Cholera has rampaged through Zimbabwe since August 2008, killing more
than 4,000 people and infecting over 91,000, and although the World
Health Organization (WHO) recently said reports of new cases were
slowing, it warned that the "the risk of the outbreak restarting" was
"real".
Early in March, Simplicius Mushayakarara, 49, returned
to his rural home in Musana, about 85km northeast of the capital,
Harare, after attending a funeral. His stepdaughter died from cholera
but he and his wife were saved by the intervention of their son, who
works in the nearby town of Bindura, in Mashonaland Central Province.
"We
had just returned from the funeral of a relative who died in Harare
when the three of us fell ill, suffering from diarrhoea. We had no
reason to suspect it was cholera because we were not told the cause of
the death of my relative," Mushayakarara told IRIN.
Freely shook hands
"At
the funeral we freely shook hands, as our custom requires, ate food
without properly washing our hands, and some of us even touched the
body of the deceased person as a way of bidding him farewell. To us,
cholera was a disease that only occurred in towns and cities," he said.
Mushayakarara’s
son, Tatenda, arrived at their home by chance, after coming to the
district to pay his respect to the family of a recently deceased
relative, and immediately recognized the symptoms. He was too late to
prevent his sister’s death, but his quick thinking saved his parents.
"Tatenda
gave us a salt and sugar solution and organized transport that ferried
us to Bindura, where we were hospitalised and treated," Mushayakarara
said. "We came back to bury our daughter, and I will always be grateful
to my son because, were it not because of him, we would all have
perished without knowing what disease had hit us."
That week
in Musana, six people from four different families also died, "and that
is when we became aware that cholera was not only confined to urban
areas but could easily spread in villages as well," Mushayakarara said.
Before the outbreak, villagers had only received scant details
of a disease killing people in urban areas and were unaware of the
symptoms of the disease or how it spread.
Sekai Chapwanya, 38,
a community-based HIV/AIDS caregiver in a neighbouring village, has
urged health officials to ramp up cholera education campaigns. "The
majority of the people living in rural communities lack knowledge on
how best to prevent cholera," she told IRIN.
"Health officials
seem to have been concentrating on urban areas, maybe because that is
where most of the deaths have occurred.

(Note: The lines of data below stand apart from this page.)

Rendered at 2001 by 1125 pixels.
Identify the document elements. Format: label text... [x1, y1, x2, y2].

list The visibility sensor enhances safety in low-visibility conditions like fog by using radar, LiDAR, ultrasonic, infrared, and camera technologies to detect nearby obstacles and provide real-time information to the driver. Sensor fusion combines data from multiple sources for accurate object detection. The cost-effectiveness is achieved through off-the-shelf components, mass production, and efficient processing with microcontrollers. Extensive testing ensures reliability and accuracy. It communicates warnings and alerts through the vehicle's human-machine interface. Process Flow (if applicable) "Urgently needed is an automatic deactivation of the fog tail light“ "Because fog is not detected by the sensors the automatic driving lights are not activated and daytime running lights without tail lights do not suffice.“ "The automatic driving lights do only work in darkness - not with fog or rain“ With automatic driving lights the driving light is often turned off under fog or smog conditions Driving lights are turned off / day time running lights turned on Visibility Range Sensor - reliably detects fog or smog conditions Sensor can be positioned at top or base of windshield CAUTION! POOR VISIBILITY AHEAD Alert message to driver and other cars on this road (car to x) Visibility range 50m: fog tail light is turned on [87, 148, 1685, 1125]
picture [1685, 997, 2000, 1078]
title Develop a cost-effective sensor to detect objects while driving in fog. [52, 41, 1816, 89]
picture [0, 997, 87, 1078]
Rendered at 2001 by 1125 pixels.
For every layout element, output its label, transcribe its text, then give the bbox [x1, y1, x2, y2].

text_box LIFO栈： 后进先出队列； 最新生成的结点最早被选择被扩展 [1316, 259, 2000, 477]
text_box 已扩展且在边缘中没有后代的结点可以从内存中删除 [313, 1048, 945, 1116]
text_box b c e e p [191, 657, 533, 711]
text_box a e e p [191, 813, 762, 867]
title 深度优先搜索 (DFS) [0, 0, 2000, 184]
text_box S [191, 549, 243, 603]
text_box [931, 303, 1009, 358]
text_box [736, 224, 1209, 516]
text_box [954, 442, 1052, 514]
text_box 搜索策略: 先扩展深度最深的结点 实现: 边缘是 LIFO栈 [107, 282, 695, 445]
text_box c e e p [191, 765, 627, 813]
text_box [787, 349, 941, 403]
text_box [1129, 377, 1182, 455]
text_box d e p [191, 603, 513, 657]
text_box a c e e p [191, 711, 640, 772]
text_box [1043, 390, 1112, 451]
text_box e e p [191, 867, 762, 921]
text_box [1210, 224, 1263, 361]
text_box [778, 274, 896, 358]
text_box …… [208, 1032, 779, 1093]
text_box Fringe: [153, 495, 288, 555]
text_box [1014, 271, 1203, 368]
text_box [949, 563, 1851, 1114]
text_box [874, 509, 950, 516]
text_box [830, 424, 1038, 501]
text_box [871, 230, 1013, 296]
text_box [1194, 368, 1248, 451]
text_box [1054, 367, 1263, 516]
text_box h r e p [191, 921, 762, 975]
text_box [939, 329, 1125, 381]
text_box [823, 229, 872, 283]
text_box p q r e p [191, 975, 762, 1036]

The cholera outbreak might have
started in cities but it has found its way here as well."
Since
cholera gained a foothold in rural areas Chapwanya has concentrated on
teaching communities about preventing and curing the disease, with some
tacit support from NGOs but none from government.
"I do my visits only when I am not tending my own crops, a situation that makes the anti-cholera fight difficult," she said.
The
incidence of cholera in Musana is relatively low compared to other
parts of the province, as Chapwanya recently discovered when she
embarked on a 50km journey on foot to bury a friend who had died from
the disease.
Depend on water from rivers
The
spread of cholera was worsened by the rainy season she said, and rural
communities depended on water from the rivers for drinking and cooking.
"Villagers also wash in the same rivers, and sometimes relieve
themselves in places close to water sources used by the people. There
are hardly any boreholes, as those that were sunk long back have broken
down and no-one is coming to repair them," Chapwanya said.
Rural
clinics hardly functioned, so the sick had to travel long distances for
medical care. "That means a lot of deaths are occurring at home and on
the way to the hospitals," Chapwanya said.
Innocent
Makwiramiti, a Harare-based economist, told IRIN that rural populations
were vulnerable to disease outbreaks because of poverty and lack of
access to resources.
"Rural areas have not been spared by the
economic meltdown, and that makes them particularly susceptible,
because health centres are not functioning, roads are in a poor state
and people in those areas suffer low literacy rates," he said.
Tsitsi
Singizi, the UN Children’s Fund (UNICEF) Zimbabwe spokesperson, told
IRIN the organization had embarked on cholera education in the rural
areas.
"We are also providing non-food items to promote
standard hygiene in cholera-affected areas, and these include the soaps
and buckets used in chlorination, while at the same time providing oral
and intravenous rehydration," she said.
"As UNICEF, we are
involved in response management and prevention in rural areas, in the
wake of the cholera outbreak. We have been drilling boreholes in rural
communities nationwide to ensure safe water for consumption, and we
started this programme well before the cholera outbreak."